Airbus, alliances, Boeing, Charles Dickens, Defense Department, EU, European Union, foreign policy establishment, free-riding, NATO, North Atlantic treaty Organization, Our So-Called Foreign Policy, subsidies, Trade, trade law, Trump, World Trade Organization, WTO
Charles Dickens famously observed that the law can be an idiot. Last week’s World Trade Organization (WTO) ruling on U.S. and European Union (EU) aerospace subsidies reminds that American alliance policy can be idiotic – and in a key respect has been for decades. The fault here lies not with the WTO – which is hardly beyond criticism. Instead, the problem entails an American approach to international security relationships that continues a decades-long record of enabling brazen free-riding even under the current U.S. administration – which so far has decried this practice only rhetorically.
Interestingly, the WTO decision last Friday looks like a big win for American aerospace giant Boeing and a big loss for its EU rival Airbus. The trade body ruled as still illegal only one of the original 28 subsidies provided Boeing by Washington state and the federal government that were challenged by Airbus. According to Airbus, the WTO agreed with its allegation that some of the other 27 means of Boeing support were subsidies, but Boeing says that since the ruling determined that these payments had not harmed Airbus, they can remain in place. Airbus disagrees, so expect more litigation.

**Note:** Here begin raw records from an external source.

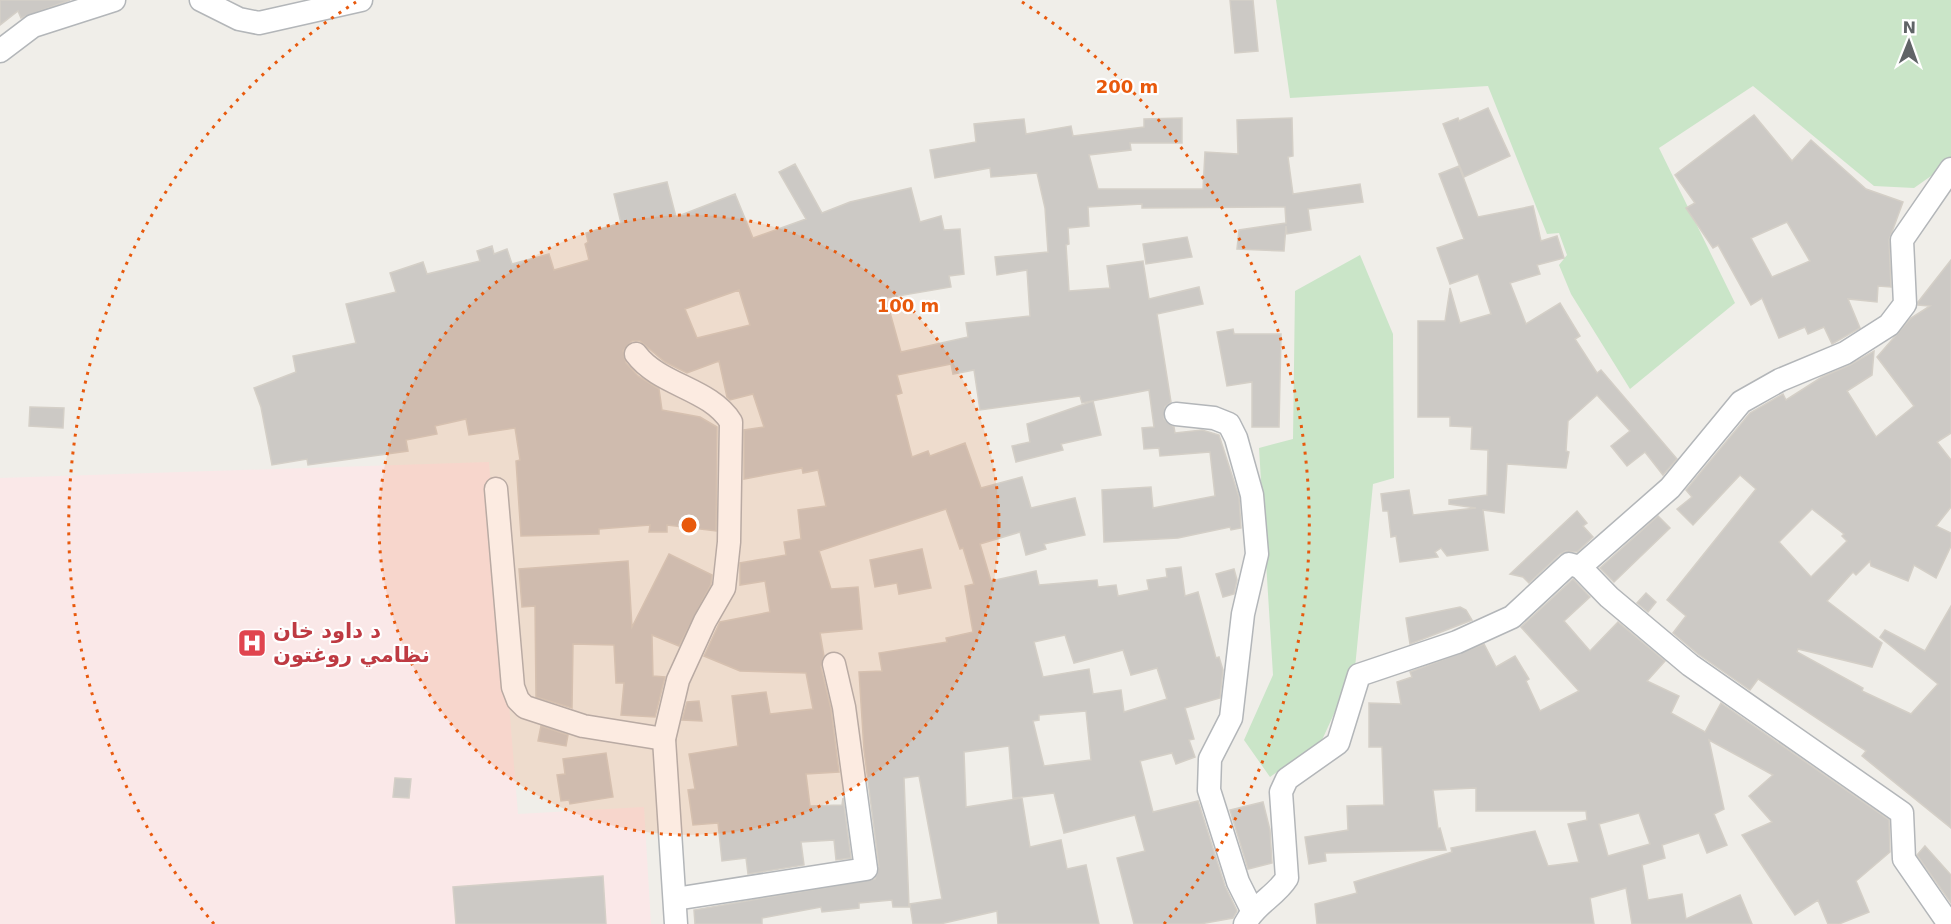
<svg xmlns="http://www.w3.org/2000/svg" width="1951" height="924" font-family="'DejaVu Sans','Noto Naskh Arabic',sans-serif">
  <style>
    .medical { fill: #fae8e8 }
    .green { fill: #cae5c8 }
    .building { fill: #ccc9c5; stroke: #d4cfc7; stroke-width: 1.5; fill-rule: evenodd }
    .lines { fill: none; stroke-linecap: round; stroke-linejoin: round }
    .minor-casing { stroke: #b3b6b9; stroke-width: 25 }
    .minor { stroke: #fff; stroke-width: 22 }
    .ring { fill: none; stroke: #e8590c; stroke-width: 3; stroke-dasharray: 3 6 }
    .labels { text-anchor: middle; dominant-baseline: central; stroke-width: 4.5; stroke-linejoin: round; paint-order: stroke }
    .health-label { font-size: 21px; font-weight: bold; fill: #be3a42; stroke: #fff; text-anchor: start }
    .centre { fill: #e8590c; stroke: #fff; stroke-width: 3 }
    .ring-label { font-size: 18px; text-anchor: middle; font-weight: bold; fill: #e8590c; stroke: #fff; stroke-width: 4.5; stroke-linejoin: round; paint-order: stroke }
  </style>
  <rect width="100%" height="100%" fill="#f0eee9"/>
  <polygon class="medical" points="489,462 518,814 644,807 651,924 0,924 0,478"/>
  <g class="green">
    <polygon points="1276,0 1951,0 1951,162 1914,188 1874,186 1753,86 1659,148 1735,303 1630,389 1571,294 1559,265 1567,255 1559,233 1547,234 1488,86 1290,98"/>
    <polygon points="1360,255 1393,334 1394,478 1373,484 1355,668 1322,740 1270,777 1244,740 1273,675 1259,448 1293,439 1295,291"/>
  </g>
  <g class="building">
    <polygon points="0,0 70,0 21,18 18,11 0,25"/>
    <polygon points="1230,0 1253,0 1258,51 1235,53"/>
    <polygon points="1488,108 1510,156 1464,177 1443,124 1458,118 1459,121"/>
    <path d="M1754,115L1792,161L1811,140L1866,189L1903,202L1889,240L1891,287L1878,286L1877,302L1848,299L1860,328L1832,344L1824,327L1808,334L1805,327L1779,338L1762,298L1751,305L1718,245L1713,248L1686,208L1695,203L1675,175ZM1787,222L1810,261L1772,277L1751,238Z"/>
    <path d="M1182,118V143H1130L1131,150L1089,155L1098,189H1203L1205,152L1238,154L1237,120L1292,118L1293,156L1288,157L1293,194L1360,184L1363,202L1308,209L1311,230L1287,234L1286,226L1284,251L1237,249L1239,230L1286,223L1285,207L1142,208V204L1088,207L1089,226L1068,228L1069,244L1066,245L1069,291L1110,288L1107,266L1143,261L1149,299L1199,287L1203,304L1157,314L1171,402L1165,407L1164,419L1174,427L1175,433L1202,430L1219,435L1239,497L1241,528L1231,530L1230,527L1178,538L1104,542L1102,490L1151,487L1153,508L1215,496L1210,452L1160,456L1159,448L1144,449L1142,428L1154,427L1149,390L1082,403L1080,396L980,410L974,370L953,374L951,364L897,375L902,393L896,395L912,457L928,451L930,456L965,443L981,488L1022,477L1031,508L1075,498L1085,535L1044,544L1046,549L1026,555L1020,532L980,544L991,581L1036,571L1039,585L1097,580L1098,587L1116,585L1118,596L1149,590L1147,580L1167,577L1166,569L1181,567L1185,596L1198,592L1216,658L1219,657L1223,670L1220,698L1185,708L1194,739L1189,740L1195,757L1176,764L1172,753L1140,761L1153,812L1198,801L1225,886L1237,911L1233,918L1200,924H1134L1117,858L1145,851L1135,815L1064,833L1054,793L1013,798L1009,746L964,752L966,807L1022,798L1030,847L1061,840L1067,869L1086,865L1099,924H998L997,911L940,924H913L910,904L942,899L919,776L904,778L909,907H893L892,900L859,903V908L822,912L821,907L762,918V924H695L694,910L875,879L879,867L864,750L859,672L882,671L879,653L947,642L946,638L973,632L965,586L974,584L963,548L960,549L946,509L819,551L831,589L858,587L862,629L820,633L824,656L821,667L831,709L839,772L806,774L810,806L842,805L843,798L851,858L836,860L834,840L801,842L804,865L748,874L746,858L722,861L718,823L693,825L688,790L695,789L689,754L738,746L732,696L766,692L770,714L813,709L806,673L740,671L704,656L720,622L770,612L765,581L740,585V563L786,555L784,542L801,539L798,510L826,506L818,470L803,473L802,468L744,479V430L764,427L753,394L730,400L727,397L719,361L687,373L665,362L640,341H632L623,351L626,363L638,376L659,389L662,410L700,417L717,427L716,531L667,525V532H649L650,525L599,529V534L521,536L516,461L520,460L515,428L469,435L466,419L435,426L437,434L406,440L408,451L308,465L307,459L272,465L261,407L254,388L296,372L293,356L356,343L346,304L396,292L390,273L423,262L427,274L480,261L477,251L492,246L494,254L507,249L512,264L549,254L554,270L589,260L585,244L588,242L586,233L621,223L614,194L667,182L676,217L735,194L753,238L806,219L779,172L795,164L822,213L850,202L911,188L920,222L941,216L944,230L960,229L964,274L949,276L951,287L886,298L901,352L968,337L966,323L1030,316L1027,270L997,275L995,257L1048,252L1045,208L1037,173L991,177L990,168L935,178L930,150L976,142L974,124L1024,119L1026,134L1071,126L1073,136L1144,127V119ZM739,290L750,325L697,338L685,309ZM1065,635L1074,663L1123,650L1131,675L1157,668L1167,699L1124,712L1121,690L1093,694L1089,669L1043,677L1034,642ZM1086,711L1091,760L1044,766L1033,721L1039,720V715Z"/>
    <polygon points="1459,166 1478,217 1533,206 1541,241 1557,236 1564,258 1537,265 1540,274 1510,283 1526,324 1560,303 1580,336 1575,339 1597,373 1601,370 1677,459 1663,475 1645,452 1627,466 1611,446 1630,431 1597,395 1568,421 1566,451 1569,452 1566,468 1507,464 1504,513 1483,510 1488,550 1447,556 1441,548 1435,552 1438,557 1400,562 1396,536 1391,537 1388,511 1383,511 1381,494 1409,490 1413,515 1476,508 1449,504 1449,500 1487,495 1488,450 1471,449 1472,427 1450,426 1450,417 1418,417 1418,321 1445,321 1450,288 1460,323 1491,314 1478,274 1450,284 1437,248 1464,239 1439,174"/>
    <polygon points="1187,237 1192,257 1146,264 1143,244"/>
    <path d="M1951,260V433L1937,442L1951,460V507L1936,526L1951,533V546L1936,578L1914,565L1908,581L1871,566L1870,561L1856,575L1853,572L1827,601L1882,643L1872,667L1798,649L1797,652L1863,688L1862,691L1911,714L1938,684L1880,637L1885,630L1925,651L1951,606V828L1862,756L1866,751L1758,679L1750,690L1698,654L1673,633L1686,616L1667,600L1756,489L1740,475L1693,525L1677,509L1692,497L1686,490L1750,413L1783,394L1786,400L1822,377L1850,365L1874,351L1872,375L1847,391L1876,437L1914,406L1877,357L1911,318L1930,306L1918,305V302ZM1812,509L1844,534L1842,536L1847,541L1811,577L1779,542Z"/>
    <polygon points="1233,329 1234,334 1281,334 1279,427 1252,427 1252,382 1227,386 1217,332"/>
    <polygon points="1093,401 1101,435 1061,444 1063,450 1016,462 1012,446 1030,442 1027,424"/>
    <polygon points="30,407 64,408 63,428 29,426"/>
    <polygon points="1577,511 1587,523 1583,526 1593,537 1577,552 1566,551 1560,554 1529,583 1523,577 1510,574"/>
    <polygon points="1658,516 1670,528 1614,582 1600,568"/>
    <polygon points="922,549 931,588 899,594 897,583 875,587 870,560"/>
    <polygon points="669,554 712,575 711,584 679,646 652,635 653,676 665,677 655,717 621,715 624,683 616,683 614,645 573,644 572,708 536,697 535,606 522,607 519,569 628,561 632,627"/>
    <polygon points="1234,569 1237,580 1234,594 1223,597 1216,574"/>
    <path d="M1573,579L1590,597L1564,621L1590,651L1618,622L1665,661L1647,681L1679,696L1671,713L1705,732L1721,703L1889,820L1890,852L1856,881L1869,912L1839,924H1828L1818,900L1795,915L1742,835L1772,822L1749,796L1773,775L1709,740L1724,809L1714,814L1727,845L1707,853L1699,833L1662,845L1665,858L1642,865L1648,900L1682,894L1686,919L1740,895L1752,924H1632L1626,888L1590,898L1594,924H1317L1315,904L1357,893L1354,882L1452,852L1451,848L1535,831L1548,866L1579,862L1568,824L1587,820L1586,811H1476V788L1433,790L1438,829L1440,828L1446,850L1325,853L1326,861L1309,864L1305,837L1348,830L1347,806L1384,805L1382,747H1369V703L1401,704L1397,682L1412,677L1410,672L1484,644L1496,667L1515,656L1529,679L1526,681L1540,711L1579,691L1521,627ZM1639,813L1650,844L1608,856L1599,824Z"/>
    <polygon points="1646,593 1656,602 1648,612 1637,603"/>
    <polygon points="1460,607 1466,610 1472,620 1410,644 1406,618"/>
    <polygon points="699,701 702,721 682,720 687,702"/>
    <polygon points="541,726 568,735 566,746 538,741"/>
    <polygon points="606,753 613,797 570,804 569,800 561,801 557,775 565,774 563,759"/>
    <polygon points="395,778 411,779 409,798 393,797"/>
    <polygon points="1263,802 1270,830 1272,863 1248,869 1230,810"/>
    <polygon points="1925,846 1951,875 1951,903 1917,855"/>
    <polygon points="603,876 606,924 456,924 453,887"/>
  </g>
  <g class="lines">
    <g class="minor-casing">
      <g id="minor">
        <polyline points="201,0 239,19 259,23 361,0"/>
        <polyline points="0,51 33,26 114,0"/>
        <path d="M636,354C660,386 710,388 731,422L729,542L724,588L705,621L678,680L664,739L676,924"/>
        <polyline points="1176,414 1214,418 1229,424 1236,438 1252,495 1257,554 1243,614 1231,718 1210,759 1209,790 1238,882 1252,910"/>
        <polyline points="496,489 513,687 518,700 525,707 583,726 664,739"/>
        <polyline points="1580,567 1609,597 1690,665 1902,813 1904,859 1949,924"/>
        <polyline points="675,899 866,869 844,707 834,664"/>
        <path d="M1245,924C1255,904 1276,896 1287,878L1281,792L1287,779L1338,743L1359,675L1457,642L1512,617L1569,564L1580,567L1670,488L1741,402L1780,380L1845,353L1889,325L1905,304L1902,240L1951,169"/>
      </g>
    </g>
    <use href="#minor" class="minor"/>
  </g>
  <circle cx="689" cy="525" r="310" fill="#e8590c" fill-opacity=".12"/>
  <g class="ring">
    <circle cx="689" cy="525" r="310"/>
    <path d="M214 924A620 620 0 0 1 356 2M1022 2A620 620 0 0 1 1164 924"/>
  </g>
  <defs>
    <g id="hospital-square" transform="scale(1.5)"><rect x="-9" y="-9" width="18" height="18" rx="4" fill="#e0444e" stroke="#fff"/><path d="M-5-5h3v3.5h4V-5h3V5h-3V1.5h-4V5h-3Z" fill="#fff"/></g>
  </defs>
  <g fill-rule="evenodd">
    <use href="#hospital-square" x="252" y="643"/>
  </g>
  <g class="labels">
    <g class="health-label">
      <text x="273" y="631">د داود خان<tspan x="273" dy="24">نظامي روغتون</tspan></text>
    </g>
  </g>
  <circle cx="689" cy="525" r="9" class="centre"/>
  <g class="ring-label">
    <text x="1127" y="93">200 m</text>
    <text x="908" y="312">100 m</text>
  </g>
  <g transform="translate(1909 42) rotate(1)" stroke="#ffffff" stroke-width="4.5" paint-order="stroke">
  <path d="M0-4.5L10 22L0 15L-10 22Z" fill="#606467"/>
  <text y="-9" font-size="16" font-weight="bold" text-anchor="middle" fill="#606467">N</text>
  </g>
</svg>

But here’s what’s completely outrageous. Some of the subsidies Airbus successfully challenged – at least on paper so far – were U.S. Defense Department subsidies. It’s jaw-dropping enough to recognize that Airbus gets military support, too. What’s worse is that so much of the Pentagon money handed over to Boeing (and other defense contractors) has been spent on weapons and other military systems that the United States would not need at all or in such quantity either if Washington hadn’t taken on any role in protecting Europe for decades, or if the Europeans bore anything like an appropriate burden for the own defense.
And don’t forget: For decades, even most U.S. Presidents and other foreign policy establishmentarians who have assign supreme value to continuing current transatlantic security arrangements agree that too many European members of the North Atlantic Treaty Organization (NATO) have been shirking. Talk about biting the hand that shields you.
It’s important, however, to keep in mind who’s mainly to blame. It’s clear that the Europeans deserve no high marks for either gratitude or loyalty. But it’s also clear that their actions can be reasonably portrayed as legitimate efforts to maximize their own self interests – reflecting the equally reasonable judgment that these gambits long have been good bets to succeed.
What the American public needs to ask is (a) why their leaders have handled alliance relationships so ineptly as to have created expectations of free-riding that the WTO case shows are now seen as nothing less than a right to free-ride; and (b) whether the avowedly transactional Trump administration will view the EU defense subsidy charges as a long overdue opportunity to say enough’s enough.